RubenVerborgh commented 8 months ago

This would be possible indeed, if the parser emits the context from the tokenizer in the quads.

We have no plans to take this up, but a pull request that puts this functionality behind a flag would be welcome, provided it has no performance impact when switched off.

faubulous commented 4 months ago

This is excactly what I need too. I am currently developing an RDF editing extension for Visual Studio Code named Mentor. For this use case I frequently need to resolve URIs and blank nodes to parsed Tokens and this feature would be extremely helpful.

I found a workaround for URIs which requires parsing the document again after loading and interpreting the Triples, but that only works for URIs and not for blank nodes. This currently blocks me from implementing SHACL support where blank node definitions of (property) shapes are quite common.

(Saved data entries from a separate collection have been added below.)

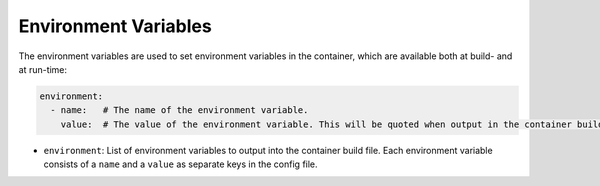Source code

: Environment Variables
=====================

The environment variables are used to set environment variables in the container, which are available both at build-
and at run-time:

.. sourcecode:: yaml

    environment:
      - name:   # The name of the environment variable.
        value:  # The value of the environment variable. This will be quoted when output in the container build file.

* ``environment``: List of environment variables to output into the container build file. Each environment variable
  consists of a ``name`` and a ``value`` as separate keys in the config file.
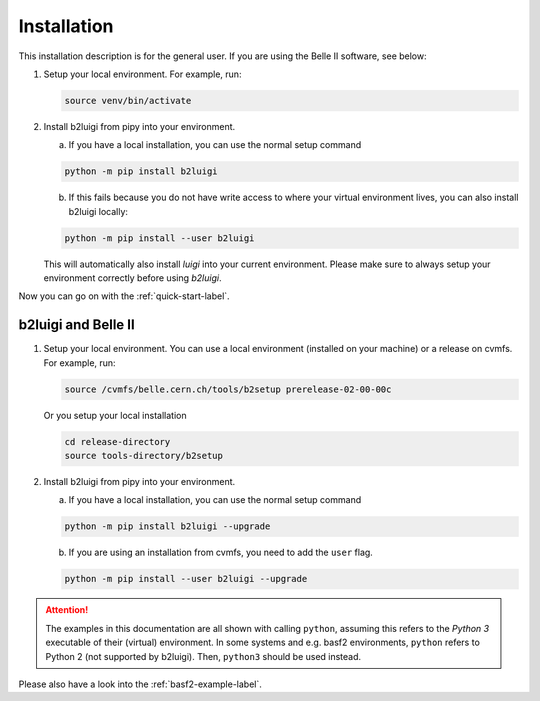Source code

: .. _installation-label:

Installation
============

This installation description is for the general user. If you are using the Belle II software, see below:

1.  Setup your local environment.
    For example, run:

    .. code-block:: bash

        source venv/bin/activate

2.  Install b2luigi from pipy into your environment.

    a.  If you have a local installation, you can use the normal setup command

    .. code-block:: bash

        python -m pip install b2luigi


    b.  If this fails because you do not have write access to where your virtual environment lives, you can also install
        b2luigi locally:

    .. code-block:: bash

        python -m pip install --user b2luigi

    This will automatically also install `luigi` into your current environment.
    Please make sure to always setup your environment correctly before using `b2luigi`.

Now you can go on with the :ref:`quick-start-label`.


b2luigi and Belle II
---------------------

1.  Setup your local environment. You can use a local environment (installed on your machine) or a release on cvmfs.
    For example, run:

    .. code-block:: bash

        source /cvmfs/belle.cern.ch/tools/b2setup prerelease-02-00-00c

    Or you setup your local installation

    .. code-block:: bash

        cd release-directory
        source tools-directory/b2setup

2.  Install b2luigi from pipy into your environment.

    a.  If you have a local installation, you can use the normal setup command

    .. code-block:: bash

        python -m pip install b2luigi --upgrade


    b.  If you are using an installation from cvmfs, you need to add the ``user`` flag.

    .. code-block:: bash

        python -m pip install --user b2luigi --upgrade


.. attention::
    The examples in this documentation are all shown with calling ``python``,
    assuming this refers to the *Python 3* executable of their (virtual) environment.
    In some systems and e.g. basf2 environments, ``python`` refers to Python 2
    (not supported by b2luigi). Then, ``python3`` should be used instead.

Please also have a look into the :ref:`basf2-example-label`.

Any idea how such source maps could be implemented?

jeswr commented 4 months ago

Any idea how such source maps could be implemented?

Luckily tokens emitted by the Lexer already contain information about the line and position of each token emitted by the lexer. In the Parser you could add this information property of Terms every time a new _subject, _predicate, _object or _graph is assigned in the parser. For instance the code here would become

this._subject = this._blankNode();
if (this._recordPosition) {
  this._subject[POS] = { line: token.line, start: token.start }
}
this._saveContext('blank', this._graph,
                        this._subject, null, null);

I would recommend making POS a Symbol that is exported by N3.js, however it could also just be a property name like _internal_position.

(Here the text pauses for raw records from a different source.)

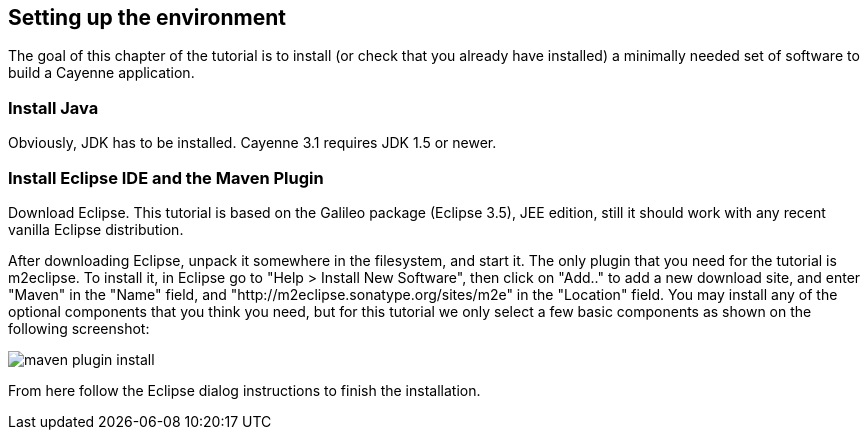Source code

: // Licensed to the Apache Software Foundation (ASF) under one or more
// contributor license agreements. See the NOTICE file distributed with
// this work for additional information regarding copyright ownership.
// The ASF licenses this file to you under the Apache License, Version
// 2.0 (the "License"); you may not use this file except in compliance
// with the License. You may obtain a copy of the License at
//
// http://www.apache.org/licenses/LICENSE-2.0 Unless required by
// applicable law or agreed to in writing, software distributed under the
// License is distributed on an "AS IS" BASIS, WITHOUT WARRANTIES OR
// CONDITIONS OF ANY KIND, either express or implied. See the License for
// the specific language governing permissions and limitations under the
// License.
== Setting up the environment

The goal of this chapter of the tutorial is to install (or check that you already have
installed) a minimally needed set of software to build a Cayenne application.

=== Install Java

Obviously, JDK has to be installed. Cayenne 3.1 requires JDK 1.5 or newer.

=== Install Eclipse IDE and the Maven Plugin

Download Eclipse. This tutorial is based on the Galileo package (Eclipse 3.5), JEE edition, still it should work with any recent vanilla Eclipse distribution.

After downloading Eclipse, unpack it somewhere in the filesystem, and start it. The only plugin that you need for the tutorial is m2eclipse. To install it, in Eclipse go to "Help > Install New Software", then click on "Add.." to add a new download site, and enter "Maven" in the "Name" field, and "http://m2eclipse.sonatype.org/sites/m2e" in the "Location" field. You may install any of the optional components that you think you need, but for this tutorial we only select a few basic components as shown on the following screenshot:

image::maven-plugin-install.png[align="center"]

From here follow the Eclipse dialog instructions to finish the installation.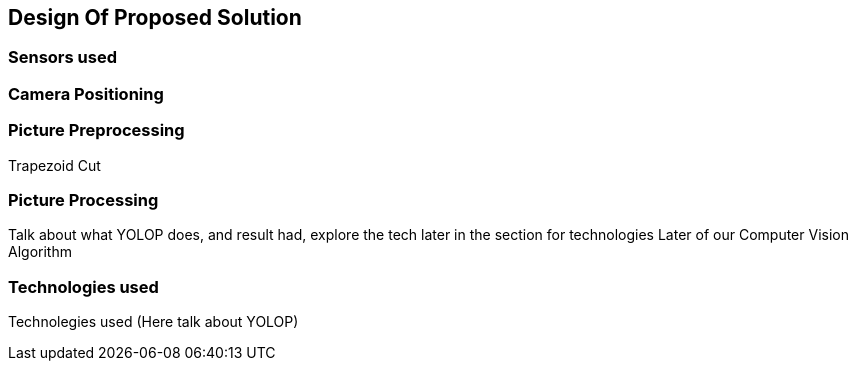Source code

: == Design Of Proposed Solution

=== Sensors used


=== Camera Positioning

=== Picture Preprocessing
Trapezoid Cut

=== Picture Processing
Talk about what YOLOP does, and result had, explore the tech later in the section for technologies
Later of our Computer Vision Algorithm

=== Technologies used
Technolegies used (Here talk about YOLOP)


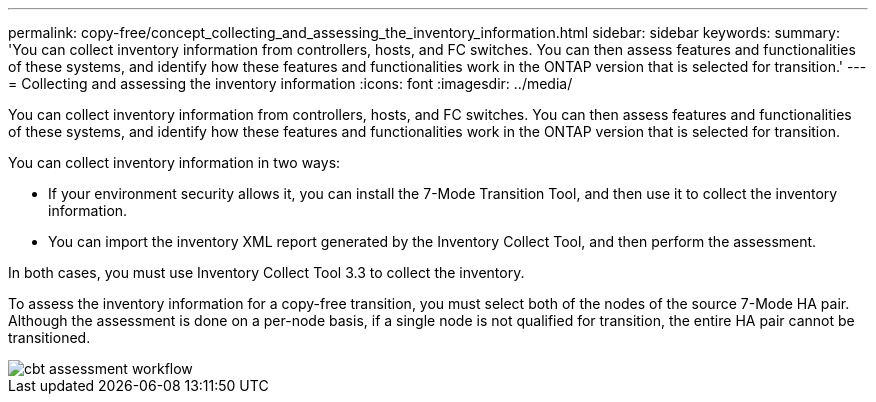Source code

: ---
permalink: copy-free/concept_collecting_and_assessing_the_inventory_information.html
sidebar: sidebar
keywords: 
summary: 'You can collect inventory information from controllers, hosts, and FC switches. You can then assess features and functionalities of these systems, and identify how these features and functionalities work in the ONTAP version that is selected for transition.'
---
= Collecting and assessing the inventory information
:icons: font
:imagesdir: ../media/

[.lead]
You can collect inventory information from controllers, hosts, and FC switches. You can then assess features and functionalities of these systems, and identify how these features and functionalities work in the ONTAP version that is selected for transition.

You can collect inventory information in two ways:

* If your environment security allows it, you can install the 7-Mode Transition Tool, and then use it to collect the inventory information.
* You can import the inventory XML report generated by the Inventory Collect Tool, and then perform the assessment.

In both cases, you must use Inventory Collect Tool 3.3 to collect the inventory.

To assess the inventory information for a copy-free transition, you must select both of the nodes of the source 7-Mode HA pair. Although the assessment is done on a per-node basis, if a single node is not qualified for transition, the entire HA pair cannot be transitioned.

image::../media/cbt_assessment_workflow.gif[]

The caveat of this approach would be that it might cause a non-negligible performance hit even when the feature is disabled; but I suspect this is something you can perf. test and optimise once the feature is implemented.

BenjaminHofstetter commented 4 months ago

I did a POC some time ago. I added it as a use case in the RDF-Star working group. Maybe in the future we can use RDF-Start to define such source maps "externally" from the source turtle. https://github.com/w3c/rdf-star/issues/285#issuecomment-2003235647

My poc is using n3 parser and exposes the tokens in the quads (not rdf-star).

faubulous commented 4 months ago

@BenjaminHofstetter Did you create a patch for N3 and publish the code of the PoC somewhere?

TallTed commented 4 months ago

Perhaps change the issue title from — Store Token position in the produces quads — to — Store original positions of Tokens in quads produced by conversion from Turtle" ?

(At least, change produces to produced.)